On 10/11/2014 5:51 AM, Martin K. Petersen wrote:
"Petr" == Petr Vandrovec <petr@xxxxxxxxxx> writes:
Petr> After investigating, problem seems to be in a way completion
Petr> handler for WRITE_SAME handles EOPNOTSUPP error, causing
Petr> all-but-first WRITE_SAME request on the LVM device to be silently
Petr> ignored - command is never issued, but success is returned to
Petr> higher layers.
Commit 7eee4ae2dbb2 was meant to address this issue. Does it still
happen with that in place?
Hi,
that commit alleviates need for change to blk-lib.c. But I believe
that change to blk-core.c that changes return value from EOPNOTSUPP to
EREMOTEIO is still necessary - unless I'm missing some locking
somewhere, there is a race in blkdev_issue_write_same() wrt. updating
max_write_same_sectors:
blkdev_issue_write_same() checks whether max_write_same_sectors is
non-zero at the beginning, and if it is non-zero it proceeds with
generating BIOs. While it generates them, other thread seems to be able
to complete previously issued write_same, find it is not supported, and
clear max_write_same_sectors. Which means that BIOs that are now being
generated will fast-fail in blk-core.c with EOPNOTSUPP, and
blkdev_issue_write_same() will then return success, rather than failure.

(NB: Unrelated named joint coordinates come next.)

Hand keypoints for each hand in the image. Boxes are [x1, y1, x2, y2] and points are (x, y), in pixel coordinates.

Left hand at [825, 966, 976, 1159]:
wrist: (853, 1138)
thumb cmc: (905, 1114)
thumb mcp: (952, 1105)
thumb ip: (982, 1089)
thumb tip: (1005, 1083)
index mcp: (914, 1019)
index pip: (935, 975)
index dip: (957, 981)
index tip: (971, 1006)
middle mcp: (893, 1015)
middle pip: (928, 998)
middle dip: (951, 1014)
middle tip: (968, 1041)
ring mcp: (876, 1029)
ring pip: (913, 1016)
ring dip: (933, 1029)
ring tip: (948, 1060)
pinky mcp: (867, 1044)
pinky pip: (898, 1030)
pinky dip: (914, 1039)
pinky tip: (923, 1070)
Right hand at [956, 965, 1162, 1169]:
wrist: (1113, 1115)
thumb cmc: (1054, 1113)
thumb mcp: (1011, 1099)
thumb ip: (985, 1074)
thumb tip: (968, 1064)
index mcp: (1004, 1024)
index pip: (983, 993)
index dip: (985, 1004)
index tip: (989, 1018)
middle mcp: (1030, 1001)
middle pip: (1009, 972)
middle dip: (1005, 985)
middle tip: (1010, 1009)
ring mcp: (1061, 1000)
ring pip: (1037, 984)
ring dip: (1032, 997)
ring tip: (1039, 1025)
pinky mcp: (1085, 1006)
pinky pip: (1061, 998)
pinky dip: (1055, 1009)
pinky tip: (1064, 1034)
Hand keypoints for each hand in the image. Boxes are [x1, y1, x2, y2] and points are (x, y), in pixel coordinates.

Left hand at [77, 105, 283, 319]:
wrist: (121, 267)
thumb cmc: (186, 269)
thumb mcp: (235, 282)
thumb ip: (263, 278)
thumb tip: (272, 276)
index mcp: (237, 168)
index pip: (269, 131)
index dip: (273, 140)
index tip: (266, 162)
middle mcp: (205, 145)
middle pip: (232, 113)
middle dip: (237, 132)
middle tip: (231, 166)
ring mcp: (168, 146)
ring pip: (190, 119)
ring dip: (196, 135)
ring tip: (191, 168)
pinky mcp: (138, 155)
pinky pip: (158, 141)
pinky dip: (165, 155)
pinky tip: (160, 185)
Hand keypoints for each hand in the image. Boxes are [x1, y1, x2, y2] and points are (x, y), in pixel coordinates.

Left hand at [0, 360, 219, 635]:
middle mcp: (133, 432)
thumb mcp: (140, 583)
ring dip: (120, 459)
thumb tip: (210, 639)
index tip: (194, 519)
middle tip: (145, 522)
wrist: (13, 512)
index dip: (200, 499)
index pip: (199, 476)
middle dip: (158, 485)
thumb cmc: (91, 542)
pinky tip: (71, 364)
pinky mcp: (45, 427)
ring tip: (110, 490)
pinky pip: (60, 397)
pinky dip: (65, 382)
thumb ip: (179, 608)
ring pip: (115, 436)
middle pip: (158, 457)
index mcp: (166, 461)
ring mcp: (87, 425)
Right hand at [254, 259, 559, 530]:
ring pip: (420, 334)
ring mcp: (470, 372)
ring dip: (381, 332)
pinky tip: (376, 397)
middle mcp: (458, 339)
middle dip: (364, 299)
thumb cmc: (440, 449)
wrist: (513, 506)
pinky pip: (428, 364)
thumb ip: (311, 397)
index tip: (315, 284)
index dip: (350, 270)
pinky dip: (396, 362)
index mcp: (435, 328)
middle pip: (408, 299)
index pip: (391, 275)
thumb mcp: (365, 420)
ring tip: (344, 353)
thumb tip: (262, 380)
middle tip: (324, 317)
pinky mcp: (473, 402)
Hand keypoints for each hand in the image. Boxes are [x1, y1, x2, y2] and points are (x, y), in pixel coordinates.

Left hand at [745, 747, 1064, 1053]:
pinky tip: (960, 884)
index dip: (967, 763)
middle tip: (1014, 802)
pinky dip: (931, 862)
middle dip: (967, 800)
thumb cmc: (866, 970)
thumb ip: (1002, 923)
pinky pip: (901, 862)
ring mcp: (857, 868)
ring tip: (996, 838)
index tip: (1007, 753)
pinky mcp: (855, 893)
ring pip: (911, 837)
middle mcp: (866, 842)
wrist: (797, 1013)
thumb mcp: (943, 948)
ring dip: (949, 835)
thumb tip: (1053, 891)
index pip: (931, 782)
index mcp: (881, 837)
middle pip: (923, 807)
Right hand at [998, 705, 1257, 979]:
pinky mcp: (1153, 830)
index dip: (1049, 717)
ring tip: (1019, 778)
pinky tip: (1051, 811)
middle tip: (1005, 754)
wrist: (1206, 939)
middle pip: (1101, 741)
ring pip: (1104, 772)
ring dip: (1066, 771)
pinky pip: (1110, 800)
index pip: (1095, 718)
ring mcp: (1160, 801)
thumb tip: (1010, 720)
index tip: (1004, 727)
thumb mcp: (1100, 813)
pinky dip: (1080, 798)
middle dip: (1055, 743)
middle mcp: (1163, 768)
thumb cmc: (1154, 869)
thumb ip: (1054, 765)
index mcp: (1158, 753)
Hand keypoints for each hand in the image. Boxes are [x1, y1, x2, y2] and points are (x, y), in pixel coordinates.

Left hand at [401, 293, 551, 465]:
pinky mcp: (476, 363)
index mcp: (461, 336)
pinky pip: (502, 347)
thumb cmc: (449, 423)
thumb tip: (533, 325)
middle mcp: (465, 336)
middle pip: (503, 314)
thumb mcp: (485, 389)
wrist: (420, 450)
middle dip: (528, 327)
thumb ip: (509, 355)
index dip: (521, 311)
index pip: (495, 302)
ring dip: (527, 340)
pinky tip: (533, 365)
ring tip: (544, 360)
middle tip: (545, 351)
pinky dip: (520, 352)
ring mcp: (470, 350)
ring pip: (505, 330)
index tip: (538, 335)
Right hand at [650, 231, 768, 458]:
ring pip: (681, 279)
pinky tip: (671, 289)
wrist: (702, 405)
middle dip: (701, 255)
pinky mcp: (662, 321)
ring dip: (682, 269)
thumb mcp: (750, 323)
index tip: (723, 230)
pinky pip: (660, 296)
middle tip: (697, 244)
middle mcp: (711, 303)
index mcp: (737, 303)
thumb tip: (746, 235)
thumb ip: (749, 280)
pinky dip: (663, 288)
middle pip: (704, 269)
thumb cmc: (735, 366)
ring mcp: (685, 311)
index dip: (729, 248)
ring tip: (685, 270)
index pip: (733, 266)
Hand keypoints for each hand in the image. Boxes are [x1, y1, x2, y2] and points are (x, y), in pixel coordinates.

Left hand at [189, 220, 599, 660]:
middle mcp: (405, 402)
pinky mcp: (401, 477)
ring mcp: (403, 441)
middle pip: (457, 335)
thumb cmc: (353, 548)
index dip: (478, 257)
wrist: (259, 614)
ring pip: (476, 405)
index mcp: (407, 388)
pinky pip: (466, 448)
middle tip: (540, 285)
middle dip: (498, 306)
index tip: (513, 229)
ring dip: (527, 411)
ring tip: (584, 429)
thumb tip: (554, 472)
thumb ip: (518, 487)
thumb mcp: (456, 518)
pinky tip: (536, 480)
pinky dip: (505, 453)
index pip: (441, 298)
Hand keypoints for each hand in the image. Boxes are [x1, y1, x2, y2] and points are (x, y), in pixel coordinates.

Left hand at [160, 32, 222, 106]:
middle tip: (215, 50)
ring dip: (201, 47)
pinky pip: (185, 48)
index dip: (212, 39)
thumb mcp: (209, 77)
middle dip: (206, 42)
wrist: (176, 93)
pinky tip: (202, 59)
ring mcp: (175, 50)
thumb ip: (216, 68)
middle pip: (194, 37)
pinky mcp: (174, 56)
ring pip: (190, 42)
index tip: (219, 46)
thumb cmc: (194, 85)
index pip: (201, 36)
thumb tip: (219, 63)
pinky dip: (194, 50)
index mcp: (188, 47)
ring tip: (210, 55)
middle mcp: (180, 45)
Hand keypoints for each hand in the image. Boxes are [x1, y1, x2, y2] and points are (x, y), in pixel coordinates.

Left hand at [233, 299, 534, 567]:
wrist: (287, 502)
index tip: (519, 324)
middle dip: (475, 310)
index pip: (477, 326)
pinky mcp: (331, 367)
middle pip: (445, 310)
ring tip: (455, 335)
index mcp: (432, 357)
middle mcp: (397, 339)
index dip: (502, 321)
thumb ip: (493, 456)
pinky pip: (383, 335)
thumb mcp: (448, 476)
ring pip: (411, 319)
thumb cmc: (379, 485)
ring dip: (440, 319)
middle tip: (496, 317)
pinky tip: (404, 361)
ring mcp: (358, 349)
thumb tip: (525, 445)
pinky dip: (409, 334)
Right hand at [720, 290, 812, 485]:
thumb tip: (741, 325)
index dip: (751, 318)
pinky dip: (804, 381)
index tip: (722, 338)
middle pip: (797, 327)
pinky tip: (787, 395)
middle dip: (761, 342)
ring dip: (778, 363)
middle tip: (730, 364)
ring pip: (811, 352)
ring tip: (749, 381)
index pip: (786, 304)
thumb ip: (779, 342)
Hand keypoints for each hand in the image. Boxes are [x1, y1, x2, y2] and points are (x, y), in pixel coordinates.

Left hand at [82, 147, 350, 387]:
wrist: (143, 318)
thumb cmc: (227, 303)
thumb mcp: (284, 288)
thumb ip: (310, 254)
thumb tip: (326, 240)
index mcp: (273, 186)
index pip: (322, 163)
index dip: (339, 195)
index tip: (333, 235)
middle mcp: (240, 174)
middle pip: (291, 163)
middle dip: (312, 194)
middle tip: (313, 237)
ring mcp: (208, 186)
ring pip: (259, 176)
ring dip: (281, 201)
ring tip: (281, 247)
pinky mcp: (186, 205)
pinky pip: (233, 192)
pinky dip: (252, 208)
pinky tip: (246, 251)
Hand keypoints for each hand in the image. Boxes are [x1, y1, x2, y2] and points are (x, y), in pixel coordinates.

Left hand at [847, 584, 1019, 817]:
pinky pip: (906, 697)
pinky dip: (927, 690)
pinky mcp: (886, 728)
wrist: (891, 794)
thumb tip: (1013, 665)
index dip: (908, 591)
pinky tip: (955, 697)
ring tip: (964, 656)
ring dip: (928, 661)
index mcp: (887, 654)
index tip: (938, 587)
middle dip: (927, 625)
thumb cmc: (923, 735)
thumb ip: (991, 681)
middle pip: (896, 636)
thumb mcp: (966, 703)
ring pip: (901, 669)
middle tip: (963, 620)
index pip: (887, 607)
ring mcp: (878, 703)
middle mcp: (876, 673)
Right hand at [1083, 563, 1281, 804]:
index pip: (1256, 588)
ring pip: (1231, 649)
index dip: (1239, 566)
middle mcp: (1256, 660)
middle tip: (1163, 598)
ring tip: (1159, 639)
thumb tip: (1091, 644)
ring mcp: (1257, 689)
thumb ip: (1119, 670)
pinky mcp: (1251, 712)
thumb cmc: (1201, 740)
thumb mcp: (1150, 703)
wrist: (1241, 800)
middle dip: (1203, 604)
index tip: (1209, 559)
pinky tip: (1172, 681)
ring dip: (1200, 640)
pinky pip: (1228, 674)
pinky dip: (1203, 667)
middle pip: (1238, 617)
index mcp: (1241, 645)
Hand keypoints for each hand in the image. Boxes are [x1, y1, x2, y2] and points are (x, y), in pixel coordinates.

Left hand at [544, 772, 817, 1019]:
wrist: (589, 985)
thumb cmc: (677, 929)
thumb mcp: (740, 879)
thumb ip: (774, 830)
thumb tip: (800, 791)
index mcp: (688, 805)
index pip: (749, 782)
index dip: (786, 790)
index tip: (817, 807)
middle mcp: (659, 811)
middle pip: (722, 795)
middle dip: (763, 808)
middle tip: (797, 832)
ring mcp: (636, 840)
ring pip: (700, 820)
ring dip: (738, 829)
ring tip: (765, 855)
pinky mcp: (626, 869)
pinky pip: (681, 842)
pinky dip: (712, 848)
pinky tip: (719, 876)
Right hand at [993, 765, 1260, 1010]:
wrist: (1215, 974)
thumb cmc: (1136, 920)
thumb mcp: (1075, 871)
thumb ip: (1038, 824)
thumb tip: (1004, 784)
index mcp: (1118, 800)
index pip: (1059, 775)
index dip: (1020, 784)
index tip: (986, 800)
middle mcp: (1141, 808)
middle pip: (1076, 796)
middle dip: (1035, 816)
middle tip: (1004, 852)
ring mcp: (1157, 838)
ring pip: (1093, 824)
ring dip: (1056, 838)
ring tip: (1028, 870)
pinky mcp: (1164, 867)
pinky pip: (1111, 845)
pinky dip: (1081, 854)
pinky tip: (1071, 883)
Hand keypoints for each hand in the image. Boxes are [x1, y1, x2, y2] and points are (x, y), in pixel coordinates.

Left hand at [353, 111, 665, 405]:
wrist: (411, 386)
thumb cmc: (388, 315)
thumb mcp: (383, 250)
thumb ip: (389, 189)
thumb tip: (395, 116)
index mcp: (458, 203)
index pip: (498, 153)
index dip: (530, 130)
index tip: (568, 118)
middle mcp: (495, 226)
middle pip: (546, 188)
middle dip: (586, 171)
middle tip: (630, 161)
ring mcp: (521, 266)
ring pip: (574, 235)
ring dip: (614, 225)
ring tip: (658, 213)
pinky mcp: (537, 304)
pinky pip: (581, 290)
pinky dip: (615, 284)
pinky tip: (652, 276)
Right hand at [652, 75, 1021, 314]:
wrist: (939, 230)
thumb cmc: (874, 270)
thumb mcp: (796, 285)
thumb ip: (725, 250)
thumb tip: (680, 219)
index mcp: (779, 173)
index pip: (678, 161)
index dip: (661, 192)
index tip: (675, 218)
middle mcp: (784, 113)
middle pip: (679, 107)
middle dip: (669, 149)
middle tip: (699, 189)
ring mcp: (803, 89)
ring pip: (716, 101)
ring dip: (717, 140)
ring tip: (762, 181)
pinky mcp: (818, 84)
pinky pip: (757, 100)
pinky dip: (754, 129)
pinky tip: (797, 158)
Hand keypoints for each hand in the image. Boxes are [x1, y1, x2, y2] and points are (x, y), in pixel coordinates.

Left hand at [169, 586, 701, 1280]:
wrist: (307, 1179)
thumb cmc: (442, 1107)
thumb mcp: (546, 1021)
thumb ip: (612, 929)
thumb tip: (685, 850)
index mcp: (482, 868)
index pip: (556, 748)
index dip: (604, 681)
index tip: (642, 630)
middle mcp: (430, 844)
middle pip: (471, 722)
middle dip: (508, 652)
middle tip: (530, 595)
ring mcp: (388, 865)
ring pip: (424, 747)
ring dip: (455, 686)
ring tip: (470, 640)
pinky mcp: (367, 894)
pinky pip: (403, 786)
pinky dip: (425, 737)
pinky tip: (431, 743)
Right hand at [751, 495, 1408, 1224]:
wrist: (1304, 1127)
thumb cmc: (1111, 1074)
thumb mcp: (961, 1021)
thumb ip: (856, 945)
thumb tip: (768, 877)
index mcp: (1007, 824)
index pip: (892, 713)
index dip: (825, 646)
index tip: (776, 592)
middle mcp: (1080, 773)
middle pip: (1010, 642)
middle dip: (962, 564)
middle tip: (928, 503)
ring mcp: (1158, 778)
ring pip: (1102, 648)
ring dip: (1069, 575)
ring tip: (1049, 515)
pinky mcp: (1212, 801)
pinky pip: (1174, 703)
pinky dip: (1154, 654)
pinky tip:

It is true that now WRITE_SAME is failing only if second WRITE_SAME is
issued to the device while first ever issued WRITE_SAME on the device is
being completed, but I see no reason why to not close this race.
Logic (from 2011, commit 8af1954d172a46a63e5e79dae523a6d74715e458) says
that EOPNOTSUPP is returned when DISCARD request failed, as discarding
is optional, and failures can be safely ignored. That is definitely not
true for WRITE_SAME failures, and so unsupported WRITE_SAME should
return different error code than unsupported DISCARD.
Which is what patch does. I've removed part that propagates disabling
WRITE_SAME from the diff, keeping only EOPNOTSUPP => EREMOTEIO change,
and revert of blacklisting VMware's LSI (if anything, blacklist should
be for current firmware version of 'VMware Virtual SCSI Disk', as f.e.
passed-through (RDM) SCSI disks do support WRITE_SAME under VMware) --
see attached updated diff.
Petr Vandrovec